Got
A Revolution! – The Turbulent Flight Of Jefferson Airplane
By
Jeff Tamarkin
Helter
Skelter 2003, £14.99, pp408
The
reasons why artists and groups from the past can be considered to be "relevant"
are many, so even a careful examination will leave many gray areas and a few
unsolved mysteries. It goes without saying that commercial success can automatically
give a name some "currency" – for in., consider Paul McCartney, Elton John, the Eagles
and the Rolling Stones. Then there are those "nostalgia" acts –
albeit of a minority appeal – who can make the faithful witness a blast from
a past when music really stood for something – a good example being the Sex
Pistols reunions. Obviously, a premature death can do wonders for one’s career
– see Jimi Hendrix and the Doors, and more recently Nick Drake and Jeff Buckley
(but – curiously – not his dad, Tim). Being mentioned all the time doesn’t
hurt, either – check the Velvet Underground (the snowball/bandwagon effect
will make everything confused). It’s obvious that present conditions will
give a framework – hence, the current popularity of the Byrds (and Gram Parsons)
thanks to those musicians who align themselves to the (so-called) stylistic
sub-genre alt country; add the perennial relevance of the MC5 and the Stooges
for those who have decided that knowing how to play one’s instrument is not
terribly important. Then there is the case of the forgotten name who suddenly
appears from the fog of the past – recently, it’s Love (Skip Spence didn’t
quite make it).
Given the current climate, I wasn’t really surprised by the deafening
silence that greeted the tenth anniversary of Frank Zappa’s death. And I’m
not expecting big celebrations for the thirtieth anniversary of the release
of Hatfield And The North’s debut album. But there are two cases that I find
really puzzling. The first being Creedence Clearwater Revival, a group that
at the end of the sixties practically owned the airwaves and whose "elementary"
– but highly sophisticated – "roots rock" with a low rhetorical
quotient (pretty influential, I’d say) should have more than a few chances
given the USA’s current climate. And then there’s the strange case of Jefferson
Airplane.
# # # #
_Task item a_:
Render the records as a Markdown table with the columns Row and Text. Give each line of the records its own numbered row, skip blank lines, and leave out the pictures.
The text and the records have no connection to each other.

Text extracted from each page
# # # #
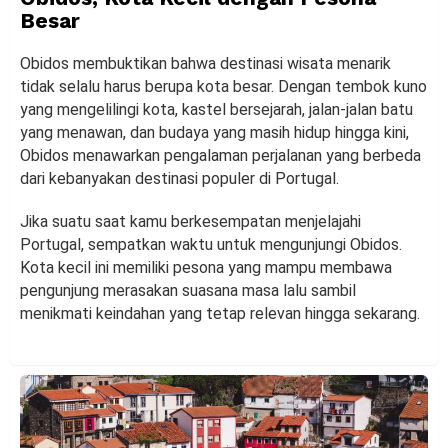
Besar
Obidos membuktikan bahwa destinasi wisata menarik
tidak selalu harus berupa kota besar. Dengan tembok kuno
yang mengelilingi kota, kastel bersejarah, jalan-jalan batu
yang menawan, dan budaya yang masih hidup hingga kini,
Obidos menawarkan pengalaman perjalanan yang berbeda
dari kebanyakan destinasi populer di Portugal.
Jika suatu saat kamu berkesempatan menjelajahi
Portugal, sempatkan waktu untuk mengunjungi Obidos.
Kota kecil ini memiliki pesona yang mampu membawa
pengunjung merasakan suasana masa lalu sambil
menikmati keindahan yang tetap relevan hingga sekarang.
# # # #
_Task item b_:
Carry the review of the Jefferson Airplane book forward with the next part, picking up after its final sentence.

_Answer section a_:
| Row | Text |
|---|---|
| 1 | Besar |
| 2 | Obidos membuktikan bahwa destinasi wisata menarik |
| 3 | tidak selalu harus berupa kota besar. Dengan tembok kuno |
| 4 | yang mengelilingi kota, kastel bersejarah, jalan-jalan batu |
| 5 | yang menawan, dan budaya yang masih hidup hingga kini, |
| 6 | Obidos menawarkan pengalaman perjalanan yang berbeda |
| 7 | dari kebanyakan destinasi populer di Portugal. |
| 8 | Jika suatu saat kamu berkesempatan menjelajahi |
| 9 | Portugal, sempatkan waktu untuk mengunjungi Obidos. |
| 10 | Kota kecil ini memiliki pesona yang mampu membawa |
| 11 | pengunjung merasakan suasana masa lalu sambil |
| 12 | menikmati keindahan yang tetap relevan hingga sekarang. |

_Answer section b_:
Jefferson Airplane’s "classic" line-up released quite a
few albums that still sound good: Surrealistic Pillow and After Bathing At
Baxter’s, both from 1967; Crown Of Creation (1968); the ebullient live album
titled Bless Its Pointed Little Head (released in 1969); and Volunteers (also
from 1969), maybe their best. Other albums are far from mediocre: the two
that were released after the group had undergone some personnel changes –
Bark (1971) and Long John Silver (1972); the first three albums by the group’s
rock-blues spin-off, Hot Tuna; and the same is also true of albums recorded
by various members of the group plus guests, such as Blows Against The Empire
(1970), Sunfighter (’71) and Baron Von Tollbooth And The Chrome Nun (’73).
A democracy always of the verge of splitting, Jefferson Airplane
sported a nice and very personal vocal blend, had four solid composers of
disparate styles and an instrumental side which saw the presence of one of
the most original bass players in the whole history of rock (Jack Casady)
and one of the few guitar players of whom it can be said that he really invented
a style (Jorma Kaukonen). It’s obviously impossible not to mention Grace Slick,
in those days one of the few (two? three?) "women in rock": a highly
personal vocalist, an animated presence on stage, a sarcastic, corrosive personality,
a writer of fantastic songs that – though participating of the "spirit
of the age" – are among those who less suffer from the passing of time
(an anthology featuring only the songs she penned for the group would easily
make the Top 20 in a "classic rock" chart).
But the history of Jefferson Airplane goes hand in hand with that
of the political and cultural changes of the era of which the music of the
group can be considered to have been a part. The Vietnam war (and the draft),
the increasingly common drugs use, the slow ascending of a new musical aesthetic,
the "gap between generations", a different attitude towards politics,
are reflected in the music of the group. A group that – let’s not forget it
– was incredibly popular – and so, highly visible – at the time.
Though it’s quite difficult to believe it, Got A Revolution! (the
title comes from a line in the song Volunteers) is the first book that deals
with the history of the group. There have been two books about Grace Slick.
The first, Grace Slick: The Biography by Barbara Rowes (1980), was good precisely
because it was the only one; then there was her autobiography, not surprisingly
called Somebody To Love (1998), from the title of the song that together with
the lysergic hymn White Rabbit is the most famous – and the most commercially
successful – in the Jefferson Airplane catalogue.
Jeff Tamarkin is in many ways the right person to tell this story:
a witness of the times, quite familiar with the history and the discography
of the group, the former Goldmine editor has also penned the liner notes to
many booklets of Airplane and Airplane-related CDs. So we have a meticulous
research work – and direct access to the musicians, who had the opportunity
to comment on those facts from a long time ago (and they don’t necessarily
remember things the same way). Pretty exhaustive when it comes to biography,
the book offers a lot in the socio-political department. The reader will have
the opportunity to remember – or to encounter for the first time – all that
was important in the city of San Francisco – places, facts, personalities
– and also in the United States.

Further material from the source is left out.